Lewald zeigte sich bei seiner Rede vor den EFA-Mitarbeitern und Labelgästen im Frankfurter Hotel Holiday „hocherfreut über die Charts-Notierungen für die neuen Alben von Kante und L“Ame Immortelle“, mit denen EFA gut ins neue Jahr gestartet sei: „Das belohnt uns für die enorme Kraft und den Enthusiasmus, den wir – zusammen mit unseren Labelpartnern – in Aufbau und Etablierung neuer Acts investieren“
Geschäftsführer Ulrich Vormehr erläuterte, dass man in diesem Jahr inhaltlich neben diversen Themen „ein besonderes Augenmerk“ auf das HipHop-Segment richten wolle. Das war zugleich das Stichwort für Akim Walta aus Köln, Chef des HipHop-Labels MZEE Records. Er bedankte sich für die „neun Jahre währende, erfolgreiche Zusammenarbeit.“ mit EFA.
Für 2001 habe er sich zum Ziel gesetzt, „das bislang beste Geschäftsergebnis seit Bestehen des Labels zu erreichen.“ Dafür sollen verkaufsträchtige Veröffentlichungen im Rahmen der „Strictly B-Boy Breaks“-Serie sorgen: die gleichnamige Compilation, Longplayer von DJ Junk und Def Cut sowie das Großprojekt „All City“ von Zeb.Roc.Ski.
Mit Underground Source stehe zudem eine Neuentdeckung „mit Mainstream-Potenzial“ in den Startlöchern. Label Manager Murat Güngör präsentierte den Tagungsteilnehmern das Konzept der neugegründeten EFA-Marke 3Finger, die deutschsprachigen HipHop fördern will. Neben den musikalischen „Skills“ liege der Schwerpunkt auf Lyrics und inhaltlicher Aussage: „Wir wollen eine Plattform bieten für Künstler, die bewegende Geschichten erzählen können und das Genre damit um eine wichtige Facette bereichern“, so Güngör. In Vorbereitung ist die Compilation „Kanak Attack“, mehrere Maxis und zwei Künstleralben.
Patrick Riess, Leiter des EFA Dance Departments, referierte über aktuelle Schwerpunkte: die französischen Newcomer Troublemakers mit ihrem Debüt „Doubts & Convictions“ auf Guidance Recordings, den Sampler „Brazilian Beats Vol. 2“ (Mr.
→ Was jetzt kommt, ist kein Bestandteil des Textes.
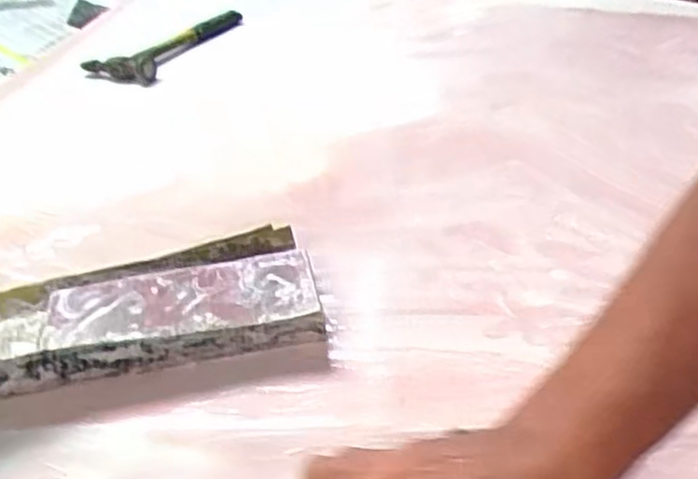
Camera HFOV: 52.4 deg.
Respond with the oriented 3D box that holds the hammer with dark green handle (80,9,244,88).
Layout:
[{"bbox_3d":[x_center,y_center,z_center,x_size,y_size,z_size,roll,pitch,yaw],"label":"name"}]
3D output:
[{"bbox_3d":[-0.243,-0.267,0.957,0.102,0.030,0.240,3,36,21],"label":"hammer with dark green handle"}]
Bongo) und das neue Werk „Re-Members Only“ von King Britt (Six Degrees).
In einer kurzen Einführung leitete er zu einem weiteren thematischen Fokus der Tagung über: Arbeit und Output der innovativen Dance/Electronica-Labels der Rhein-Main-Region. Einer der Repräsentanten dieser Szene war mit Achim Szepanski zu Gast, Gründer des Frankfurter Labels Force Inc., das 2001 seinen 10. Geburtstag begeht.
Einen neuen Labelpartner begrüßte das EFA-Team mit PSI49Net. Dahinter steht Anthony Rother, bekannt durch seine Produzententätigkeit für Sven Väth und Karl Bartos. Sein aktuelles Werk „Simulationszeitalter“ bildet zusammen mit der Maxi-Auskopplung „Biomechanik“ den Auftakt der Vertriebskooperation.
clearspot-Label Manager Andreas Schaffer bedankte sich bei den EFA-Kollegen der Sales Force für ihren Einsatz beim Comeback der Go-Betweens. Für die erste Jahreshälfte setzt er unter anderem auf Anywhen und Mushroom. Als „Highlight mit Chart-Appeal“ im Rahmen der Partnerschaft mit dem britischen Wichita Label bezeichnete Schaffer das Album „Short Staffed At The Gene Pool“ (VÖ 20. April) der Künstlerin Ruby.
Joachim Becker, Chef des EFA-eigenen ESC Labels, stellte das Debütalbum „Here“ (VÖ 5. März) des Jazz-Gitarristen Dean Brown vor, berichtete über die Eröffnung einer Repräsentanz in New York und versprach zahlreiche Festival- und Liveaktivitäten der ESC-Künstler. „Besonders stolz“, so Becker, ist er auf sein neuestes Signing: Star-Trompeter Randy Brecker, dessen Produktion „Hanging In The City“ ab 20. April erhältlich ist.